The Fundamental Case Hasn’t Died. The Price Has Ignored It
This is the hardest part for Ethereum believers. The fundamental case for the network has arguably never been stronger. And the price is at its lowest level in three months.
BlackRock is building tokenized fund products on Ethereum. The network has 189.5 million wallet holders. Over 66% of the supply is locked in staking. The Glamsterdam upgrade tripled the gas limit. Jane Street added $82 million in ETH ETFs. Tokenized assets on Ethereum exceed $8 billion.
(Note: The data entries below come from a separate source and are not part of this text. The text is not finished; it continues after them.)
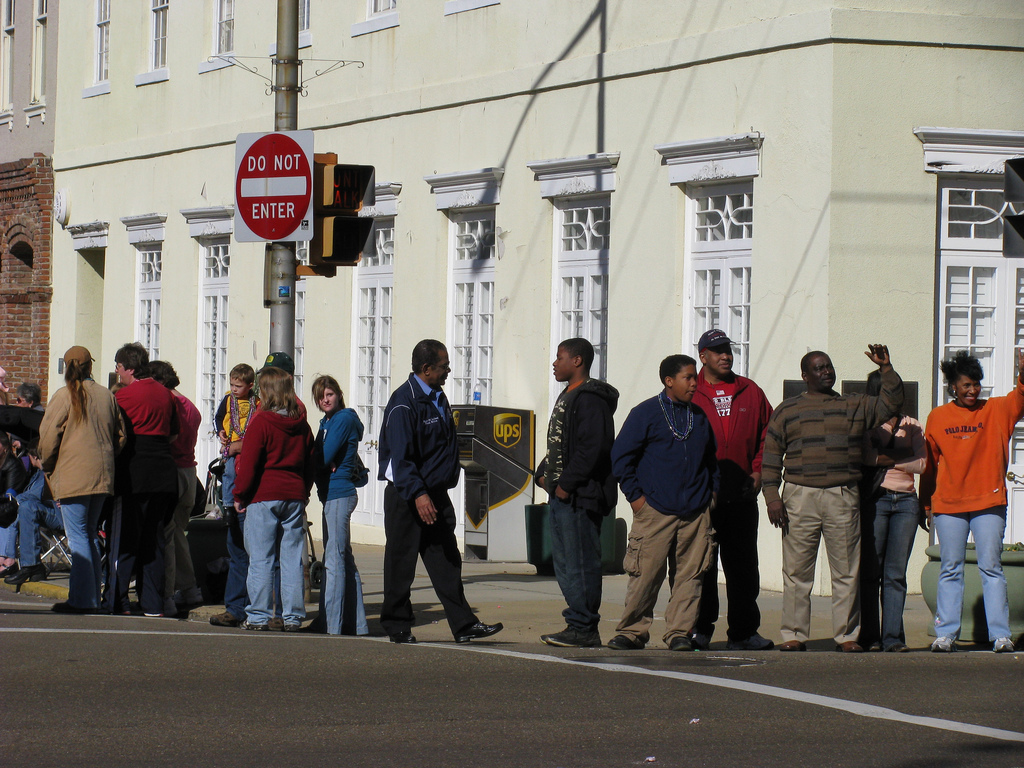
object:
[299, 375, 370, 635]
girl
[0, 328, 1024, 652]
people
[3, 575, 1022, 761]
street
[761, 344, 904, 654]
man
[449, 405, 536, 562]
box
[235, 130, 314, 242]
sign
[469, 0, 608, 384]
shadow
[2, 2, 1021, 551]
wall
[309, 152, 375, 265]
light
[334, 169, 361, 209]
directions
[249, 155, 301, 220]
warning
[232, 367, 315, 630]
woman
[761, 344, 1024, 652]
two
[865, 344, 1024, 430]
waving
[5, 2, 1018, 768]
weather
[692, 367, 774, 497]
jacket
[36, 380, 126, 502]
jacket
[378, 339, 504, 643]
man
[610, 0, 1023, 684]
right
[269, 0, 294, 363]
pole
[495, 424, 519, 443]
ups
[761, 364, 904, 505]
sweather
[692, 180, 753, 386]
windows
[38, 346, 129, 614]
woman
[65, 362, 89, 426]
ponytail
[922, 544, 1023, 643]
pot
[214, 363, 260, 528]
child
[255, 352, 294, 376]
man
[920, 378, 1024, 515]
sweater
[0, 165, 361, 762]
left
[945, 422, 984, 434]
letters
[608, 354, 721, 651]
man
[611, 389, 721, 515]
blue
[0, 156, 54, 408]
building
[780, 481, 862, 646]
pants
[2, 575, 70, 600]
paint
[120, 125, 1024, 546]
windows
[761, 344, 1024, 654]
people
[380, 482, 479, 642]
pants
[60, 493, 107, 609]
jeans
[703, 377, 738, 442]
shirt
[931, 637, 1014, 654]
shoes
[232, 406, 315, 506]
hoodie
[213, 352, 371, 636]
people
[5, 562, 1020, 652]
curb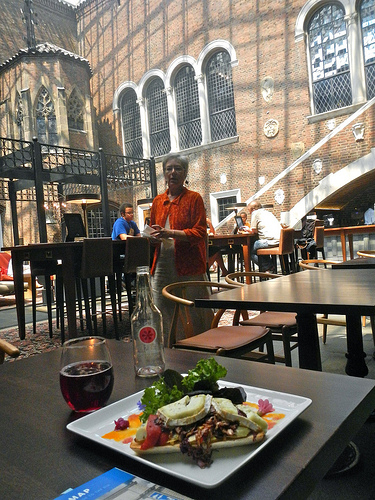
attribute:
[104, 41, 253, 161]
windows — arched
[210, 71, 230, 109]
mesh — metal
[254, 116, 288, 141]
cement brick — round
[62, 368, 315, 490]
plate — square, white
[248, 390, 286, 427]
flower — pink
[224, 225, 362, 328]
table — black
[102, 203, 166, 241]
man — dark-haired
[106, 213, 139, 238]
shirt — short-sleeve, blue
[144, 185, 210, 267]
shirt — orange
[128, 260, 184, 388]
bottle — empty, clear, glass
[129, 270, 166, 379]
bottle — empty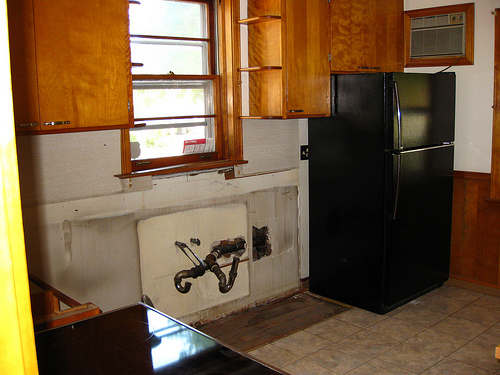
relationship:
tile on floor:
[425, 290, 469, 317] [218, 313, 500, 374]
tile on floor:
[374, 338, 447, 369] [218, 313, 500, 374]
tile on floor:
[306, 343, 375, 370] [218, 313, 500, 374]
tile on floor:
[296, 307, 342, 336] [218, 313, 500, 374]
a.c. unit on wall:
[408, 13, 468, 60] [403, 1, 496, 291]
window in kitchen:
[126, 2, 229, 173] [10, 5, 496, 372]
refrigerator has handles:
[306, 69, 459, 313] [386, 80, 402, 222]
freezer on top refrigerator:
[380, 74, 461, 149] [306, 69, 459, 313]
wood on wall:
[451, 176, 497, 290] [403, 1, 496, 291]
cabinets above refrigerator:
[239, 2, 407, 117] [306, 69, 459, 313]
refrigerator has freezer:
[306, 69, 459, 313] [380, 74, 461, 149]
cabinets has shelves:
[239, 2, 407, 117] [231, 0, 284, 117]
The network still hosts more DeFi value than all other blockchains combined.
None of that mattered today. When bombs fall, fundamentals take a back seat to fear. And when the Fear and Greed Index has been stuck at “Extreme Fear” for three consecutive weeks, the market is telling you that the people with money are scared and selling, regardless of what the on-chain data says.
The question every ETH holder needs to answer is whether today’s break below $2,000 is a capitulation event that marks the bottom, or the start of a deeper decline that could take ETH toward $1,750 or lower.
History offers a clue. The last time ETH touched $1,837 was February 28, 2026. It bounced sharply from that level and rallied to $2,450 by mid-April. If a similar pattern plays out, the current crash could be a buying opportunity for anyone with the conviction and risk tolerance to act while everyone else is panicking.
But history also shows that when major support levels break during geopolitical crises, the recoveries take longer and go deeper than anyone expects. The Iran situation is fluid. The airstrikes could escalate into a broader conflict. Oil could spike further. And the Fed, already dealing with hot inflation, has even less room to cut rates.
The honest answer is: nobody knows. The $2,000 floor just broke. What comes next depends on whether bombs stop falling, institutions stop selling, and the market finds a reason to believe again.
FAQ
Why did Ethereum crash below $2,000?
US airstrikes on an Iranian military site near the Strait of Hormuz early Wednesday triggered a market-wide selloff. Nearly $1 billion in leveraged crypto positions were liquidated in 24 hours, with 93% of the positions being longs. Ethereum, already weakened by eleven consecutive days of ETF outflows and six straight losing weeks, broke through its $2,000 support on the fourth major test.
Where is Ethereum’s next support?
Immediate support sits at $1,900, where ETH found a floor during the February-March selloff. If $1,900 fails, the next major zone is $1,750-$1,650. Polymarket assigns 73% odds to ETH reaching $1,750 before year-end. Below $1,650, technical support is limited until the $1,400 to $1,500 range.
Should I sell my Ethereum?
ETH is now down 60% from its all-time high at a time when geopolitical uncertainty is elevated and institutional outflows are persistent. However, the network’s fundamentals remain strong: 189.5 million wallet holders, BlackRock building on Ethereum, 66% of supply staked, and the Glamsterdam upgrade live. Previous crashes to similar levels have preceded sharp recoveries. Any decision should be based on your own risk tolerance, time horizon, and ability to withstand further downside.
Disclaimer: This article is for informational purposes only and does not constitute financial advice. Cryptocurrency investments carry significant risk. Always conduct your own research before making any investment decisions.